The relationship between hair and skin is a close one. “The whole sebaceous (oil) gland and hair apparatus is one unit,” says Dr. Oppenheim. “The oil gland grows out of the hair follicle, which it helps to lubricate.” But it’s the difference in the individual glands that affects hair type. According to Dr. Oppenheim, “Where we have large oil glands, which produce more oil, we have thin hairs; where we have small oil glands, which produce less oil, we have thick hair.” People have oily skin in the middle of their faces because there are large sebaceous glands there, and they have dry skin on the periphery because there are small oil glands there. This is why even men with heavy beards don’t grow hair in the middle of their faces.
6. Age spots should really be called “sun spots.”
Those brown spots that tend to crop up with age have little to do with the passing years, and much more to do with soaking up rays. “Age spots are the result of cumulative sun exposure and subsequent damage,” says Dr. Fusco. “They appear because pigment cells have accumulated in the top layer of skin.” To prevent sunspots, apply sunscreen in the morning every single day—and every few hours afterward if you’ll be in direct sunlight. “The minimum SPF you should use is 30; be sure that it’s broad spectrum to block UVB and UVA rays.” advises Dr. Fusco. Aim to use a marble-sized amount of block for your face and a shot glass–sized amount for your body. Though age spots aren’t directly related to age, seborriheic keratosis, benign hereditary moles that usually stick out from your skin, are. They vary in color from white to black, says Dr. Oppenheim, and tend to appear on the face, scalp and torso (but can show up anywhere except your palms, the soles of your feet and your mouth) as you grow older.

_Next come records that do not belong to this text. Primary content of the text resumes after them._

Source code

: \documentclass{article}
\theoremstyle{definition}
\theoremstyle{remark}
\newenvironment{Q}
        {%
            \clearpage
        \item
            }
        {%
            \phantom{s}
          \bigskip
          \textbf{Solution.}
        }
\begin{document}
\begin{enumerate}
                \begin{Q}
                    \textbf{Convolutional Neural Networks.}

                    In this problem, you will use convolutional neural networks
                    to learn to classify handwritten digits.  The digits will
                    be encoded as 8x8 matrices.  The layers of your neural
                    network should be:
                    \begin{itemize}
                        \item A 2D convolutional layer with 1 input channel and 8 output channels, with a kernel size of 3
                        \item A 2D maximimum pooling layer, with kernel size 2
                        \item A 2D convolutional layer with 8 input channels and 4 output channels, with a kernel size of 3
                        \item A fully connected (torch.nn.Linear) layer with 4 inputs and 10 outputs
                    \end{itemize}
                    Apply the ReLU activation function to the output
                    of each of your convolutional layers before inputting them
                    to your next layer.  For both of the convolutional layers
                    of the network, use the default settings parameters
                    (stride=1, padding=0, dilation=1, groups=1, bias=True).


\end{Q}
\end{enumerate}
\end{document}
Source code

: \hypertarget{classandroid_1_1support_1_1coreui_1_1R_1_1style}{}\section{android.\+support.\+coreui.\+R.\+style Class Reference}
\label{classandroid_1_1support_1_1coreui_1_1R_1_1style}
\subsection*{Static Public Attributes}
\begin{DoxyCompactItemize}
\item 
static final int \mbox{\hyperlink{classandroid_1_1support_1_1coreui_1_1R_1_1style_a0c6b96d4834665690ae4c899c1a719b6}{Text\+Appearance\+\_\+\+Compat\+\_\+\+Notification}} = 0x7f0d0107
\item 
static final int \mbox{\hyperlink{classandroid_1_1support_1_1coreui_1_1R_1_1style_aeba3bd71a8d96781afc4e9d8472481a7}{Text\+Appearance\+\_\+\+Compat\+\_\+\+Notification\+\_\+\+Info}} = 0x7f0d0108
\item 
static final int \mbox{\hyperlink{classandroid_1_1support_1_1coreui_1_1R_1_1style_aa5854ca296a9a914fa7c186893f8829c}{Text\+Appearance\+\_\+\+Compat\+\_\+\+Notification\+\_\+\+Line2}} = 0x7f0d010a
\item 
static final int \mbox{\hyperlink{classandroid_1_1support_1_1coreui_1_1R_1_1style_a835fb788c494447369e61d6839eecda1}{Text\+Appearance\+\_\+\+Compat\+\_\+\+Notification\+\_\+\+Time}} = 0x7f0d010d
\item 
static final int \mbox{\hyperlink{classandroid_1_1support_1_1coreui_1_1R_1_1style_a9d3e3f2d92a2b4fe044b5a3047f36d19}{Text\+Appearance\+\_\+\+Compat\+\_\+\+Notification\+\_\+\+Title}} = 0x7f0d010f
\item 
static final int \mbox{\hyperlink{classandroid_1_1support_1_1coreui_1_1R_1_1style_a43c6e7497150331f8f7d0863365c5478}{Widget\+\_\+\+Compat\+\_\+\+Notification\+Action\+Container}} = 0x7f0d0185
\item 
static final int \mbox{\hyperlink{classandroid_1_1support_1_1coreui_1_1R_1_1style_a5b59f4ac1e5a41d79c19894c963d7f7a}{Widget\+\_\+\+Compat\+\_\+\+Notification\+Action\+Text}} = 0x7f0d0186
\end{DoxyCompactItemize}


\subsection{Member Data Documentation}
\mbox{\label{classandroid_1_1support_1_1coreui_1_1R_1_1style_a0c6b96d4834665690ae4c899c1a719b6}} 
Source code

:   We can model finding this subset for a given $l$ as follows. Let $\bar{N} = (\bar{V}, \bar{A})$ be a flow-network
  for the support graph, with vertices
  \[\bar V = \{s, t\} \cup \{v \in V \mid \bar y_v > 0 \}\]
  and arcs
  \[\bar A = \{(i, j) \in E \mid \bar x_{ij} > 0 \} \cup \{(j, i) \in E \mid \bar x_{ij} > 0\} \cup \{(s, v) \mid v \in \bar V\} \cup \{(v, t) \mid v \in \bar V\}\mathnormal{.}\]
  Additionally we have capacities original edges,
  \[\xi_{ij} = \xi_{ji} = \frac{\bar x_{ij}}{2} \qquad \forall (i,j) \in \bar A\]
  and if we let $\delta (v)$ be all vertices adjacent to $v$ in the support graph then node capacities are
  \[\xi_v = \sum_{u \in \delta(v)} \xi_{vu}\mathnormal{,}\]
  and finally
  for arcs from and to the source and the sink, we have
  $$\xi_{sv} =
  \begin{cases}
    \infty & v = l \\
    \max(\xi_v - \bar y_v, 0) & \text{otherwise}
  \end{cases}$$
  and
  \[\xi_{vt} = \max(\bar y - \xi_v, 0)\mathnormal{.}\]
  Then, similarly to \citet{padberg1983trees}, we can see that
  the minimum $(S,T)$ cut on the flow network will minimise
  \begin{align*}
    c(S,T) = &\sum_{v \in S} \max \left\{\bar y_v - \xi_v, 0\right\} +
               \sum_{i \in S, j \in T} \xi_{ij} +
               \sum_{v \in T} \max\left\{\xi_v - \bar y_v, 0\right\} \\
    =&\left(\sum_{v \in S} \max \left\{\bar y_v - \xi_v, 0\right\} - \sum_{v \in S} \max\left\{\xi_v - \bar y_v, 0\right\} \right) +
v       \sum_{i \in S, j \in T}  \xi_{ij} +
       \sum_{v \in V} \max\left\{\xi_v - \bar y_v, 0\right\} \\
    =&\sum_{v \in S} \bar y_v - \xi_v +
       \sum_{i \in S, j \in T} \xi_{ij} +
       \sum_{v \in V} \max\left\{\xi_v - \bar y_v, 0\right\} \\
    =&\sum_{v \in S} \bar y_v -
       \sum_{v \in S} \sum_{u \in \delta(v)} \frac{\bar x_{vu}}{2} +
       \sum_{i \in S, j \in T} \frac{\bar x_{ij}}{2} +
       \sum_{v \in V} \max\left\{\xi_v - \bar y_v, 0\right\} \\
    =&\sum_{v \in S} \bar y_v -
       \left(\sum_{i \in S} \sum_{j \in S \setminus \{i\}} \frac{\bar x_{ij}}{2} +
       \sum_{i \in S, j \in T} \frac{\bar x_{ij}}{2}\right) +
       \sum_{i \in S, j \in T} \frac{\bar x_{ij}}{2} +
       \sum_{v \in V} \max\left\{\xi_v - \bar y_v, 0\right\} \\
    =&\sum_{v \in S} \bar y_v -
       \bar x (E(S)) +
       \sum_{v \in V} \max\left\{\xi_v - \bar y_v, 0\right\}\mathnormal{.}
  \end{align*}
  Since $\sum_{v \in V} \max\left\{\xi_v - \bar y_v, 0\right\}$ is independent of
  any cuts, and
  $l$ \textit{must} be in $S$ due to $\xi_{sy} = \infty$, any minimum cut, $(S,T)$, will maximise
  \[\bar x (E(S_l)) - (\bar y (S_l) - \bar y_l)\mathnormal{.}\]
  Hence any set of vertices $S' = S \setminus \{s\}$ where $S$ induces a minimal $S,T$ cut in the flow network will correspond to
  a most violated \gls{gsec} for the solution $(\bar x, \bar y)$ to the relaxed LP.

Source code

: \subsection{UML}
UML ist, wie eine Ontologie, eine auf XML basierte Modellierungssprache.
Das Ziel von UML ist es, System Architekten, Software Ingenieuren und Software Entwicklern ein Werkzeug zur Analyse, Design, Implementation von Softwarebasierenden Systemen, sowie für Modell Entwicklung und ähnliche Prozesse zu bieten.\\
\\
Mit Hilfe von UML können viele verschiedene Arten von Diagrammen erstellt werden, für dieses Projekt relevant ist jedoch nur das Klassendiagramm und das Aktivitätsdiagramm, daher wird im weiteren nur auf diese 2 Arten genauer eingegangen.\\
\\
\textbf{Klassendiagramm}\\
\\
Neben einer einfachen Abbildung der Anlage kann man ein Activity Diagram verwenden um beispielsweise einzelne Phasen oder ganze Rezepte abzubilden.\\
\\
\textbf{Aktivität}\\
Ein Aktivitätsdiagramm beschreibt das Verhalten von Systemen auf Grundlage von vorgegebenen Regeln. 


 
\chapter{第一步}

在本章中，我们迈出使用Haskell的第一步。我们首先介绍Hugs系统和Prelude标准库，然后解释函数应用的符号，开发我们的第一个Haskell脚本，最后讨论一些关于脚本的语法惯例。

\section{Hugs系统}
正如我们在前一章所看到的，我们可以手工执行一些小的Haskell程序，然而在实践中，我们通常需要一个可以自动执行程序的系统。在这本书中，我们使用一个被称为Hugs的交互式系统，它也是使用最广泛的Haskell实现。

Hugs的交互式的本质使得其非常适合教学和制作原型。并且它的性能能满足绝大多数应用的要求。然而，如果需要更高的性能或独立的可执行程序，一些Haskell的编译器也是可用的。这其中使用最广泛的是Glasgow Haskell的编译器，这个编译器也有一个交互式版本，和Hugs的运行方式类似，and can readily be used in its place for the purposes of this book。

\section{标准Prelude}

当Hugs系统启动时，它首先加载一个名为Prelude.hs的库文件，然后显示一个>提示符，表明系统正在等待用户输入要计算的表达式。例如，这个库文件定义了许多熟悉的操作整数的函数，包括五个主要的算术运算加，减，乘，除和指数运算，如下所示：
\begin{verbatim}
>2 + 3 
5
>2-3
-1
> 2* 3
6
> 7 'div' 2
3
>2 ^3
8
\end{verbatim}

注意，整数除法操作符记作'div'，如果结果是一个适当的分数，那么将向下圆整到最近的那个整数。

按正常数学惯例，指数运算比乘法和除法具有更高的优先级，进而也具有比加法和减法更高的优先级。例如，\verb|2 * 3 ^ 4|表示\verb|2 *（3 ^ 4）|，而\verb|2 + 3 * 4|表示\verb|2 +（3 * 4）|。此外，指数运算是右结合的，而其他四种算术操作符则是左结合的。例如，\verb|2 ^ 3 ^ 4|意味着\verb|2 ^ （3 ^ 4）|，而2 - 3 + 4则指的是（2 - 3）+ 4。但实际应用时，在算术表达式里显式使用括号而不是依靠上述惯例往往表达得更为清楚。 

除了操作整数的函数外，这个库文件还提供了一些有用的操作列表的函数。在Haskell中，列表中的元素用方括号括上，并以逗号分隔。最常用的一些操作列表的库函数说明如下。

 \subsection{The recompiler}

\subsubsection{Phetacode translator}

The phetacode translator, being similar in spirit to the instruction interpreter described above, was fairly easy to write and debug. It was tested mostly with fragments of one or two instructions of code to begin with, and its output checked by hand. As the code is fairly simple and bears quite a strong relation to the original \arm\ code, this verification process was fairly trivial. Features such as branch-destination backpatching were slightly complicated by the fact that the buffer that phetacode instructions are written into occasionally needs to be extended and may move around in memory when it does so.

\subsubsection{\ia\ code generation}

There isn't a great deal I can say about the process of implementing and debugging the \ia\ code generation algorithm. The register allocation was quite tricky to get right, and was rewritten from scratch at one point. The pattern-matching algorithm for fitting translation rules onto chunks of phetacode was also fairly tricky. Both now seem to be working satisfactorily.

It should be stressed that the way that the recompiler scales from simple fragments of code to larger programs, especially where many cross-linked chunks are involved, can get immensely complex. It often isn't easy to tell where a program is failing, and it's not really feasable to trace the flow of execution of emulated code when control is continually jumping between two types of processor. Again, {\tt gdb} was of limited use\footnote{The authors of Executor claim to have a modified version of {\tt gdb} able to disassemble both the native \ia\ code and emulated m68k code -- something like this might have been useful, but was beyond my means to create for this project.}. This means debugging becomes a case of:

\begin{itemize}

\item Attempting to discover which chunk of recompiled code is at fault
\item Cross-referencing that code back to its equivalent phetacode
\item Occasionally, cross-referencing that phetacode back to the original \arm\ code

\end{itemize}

7. Melanomas don’t always have color.
If you’re on the lookout for dark moles to screen for skin cancer, you’re on the right track. But malignant spots aren’t always so easy to find. “Follow the Sesame Street rule—‘One of these things is not like the other,’” says Barbara Reed, MD, a dermatologist at the Denver Skin Clinic. “Melanomas can be red, purple, flesh-colored or even white. I think I’ve seen them in every color except green,” she explains. If a mole looks funny, grows, itches or just plain makes you obsess over it, Dr. Reed recommends heading to your dermatologist for a check-up. And always tell your doctor about any other new spots or skin irregularities that you notice.